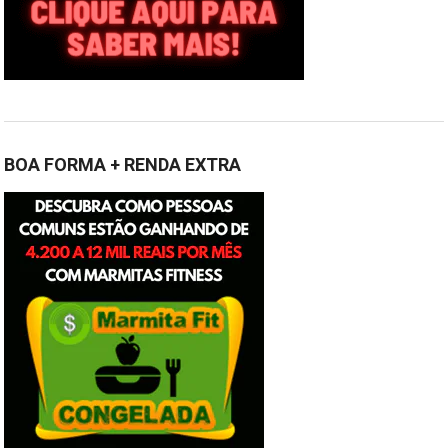
BOA FORMA + RENDA EXTRA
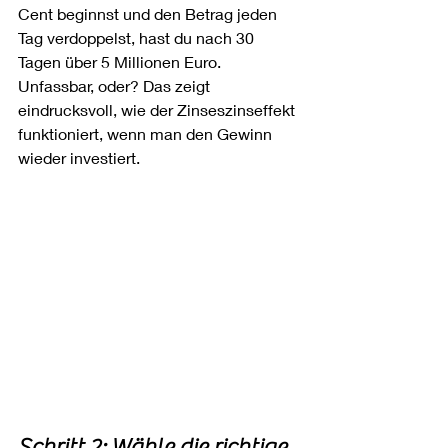
Cent beginnst und den Betrag jeden 
Tag verdoppelst, hast du nach 30 
Tagen über 5 Millionen Euro. 
Unfassbar, oder? Das zeigt 
eindrucksvoll, wie der Zinseszinseffekt 
funktioniert, wenn man den Gewinn 
wieder investiert.
Schritt 2: Wähle die richtige 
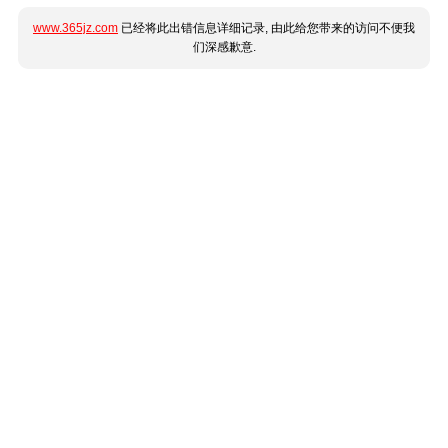
www.365jz.com
已经将此出错信息详细记录, 由此给您带来的访问不便我
们深感歉意.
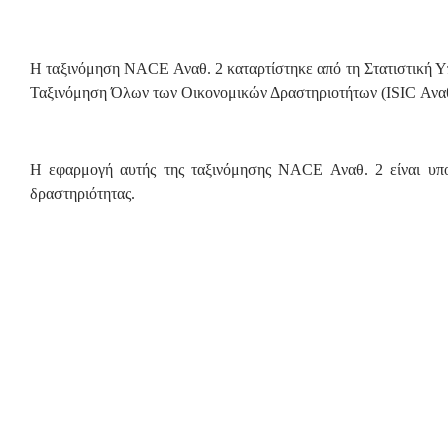
Η ταξινόμηση NACE Αναθ. 2 καταρτίστηκε από τη Στατιστική 
Ταξινόμηση Όλων των Οικονομικών Δραστηριοτήτων (ISIC Αναθ
Η εφαρμογή αυτής της ταξινόμησης NACE Αναθ. 2 είναι υποχρ
δραστηριότητας.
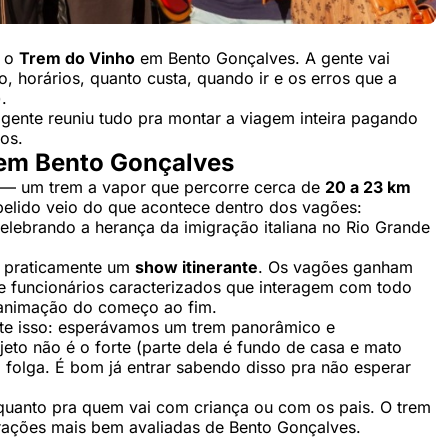
é o
Trem do Vinho
em Bento Gonçalves. A gente vai
o, horários, quanto custa, quando ir e os erros que a
.
gente reuniu tudo pra montar a viagem inteira pagando
os.
 em Bento Gonçalves
— um trem a vapor que percorre cerca de
20 a 23 km
pelido veio do que acontece dentro dos vagões:
elebrando a herança da imigração italiana no Rio Grande
é praticamente um
show itinerante
. Os vagões ganham
o e funcionários caracterizados que interagem com todo
a animação do começo ao fim.
nte isso: esperávamos um trem panorâmico e
eto não é o forte (parte dela é fundo de casa e mato
olga. É bom já entrar sabendo disso pra não esperar
 quanto pra quem vai com criança ou com os pais. O trem
rações mais bem avaliadas de Bento Gonçalves.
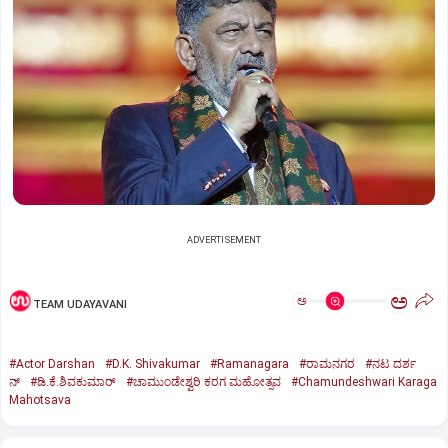
ADVERTISEMENT
ಅ
ಅ
TEAM UDAYAVANI
#Actor Darshan
#D.K. Shivakumar
#Ramanagara
#ರಾಮನಗರ
#ನಟ ದರ್ಶ
ನ್
#ಡಿ.ಕೆ.ಶಿವಕುಮಾರ್
#ಚಾಮುಂಡೇಶ್ವರಿ ಕರಗ ಮಹೋತ್ಸವ
#Chamundeshwari Karaga
Mahotsava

§ **Exercise prompt**: If a line of the records holds the word "Gonçalves", count it; report only the total.

§ **Answer below**: 3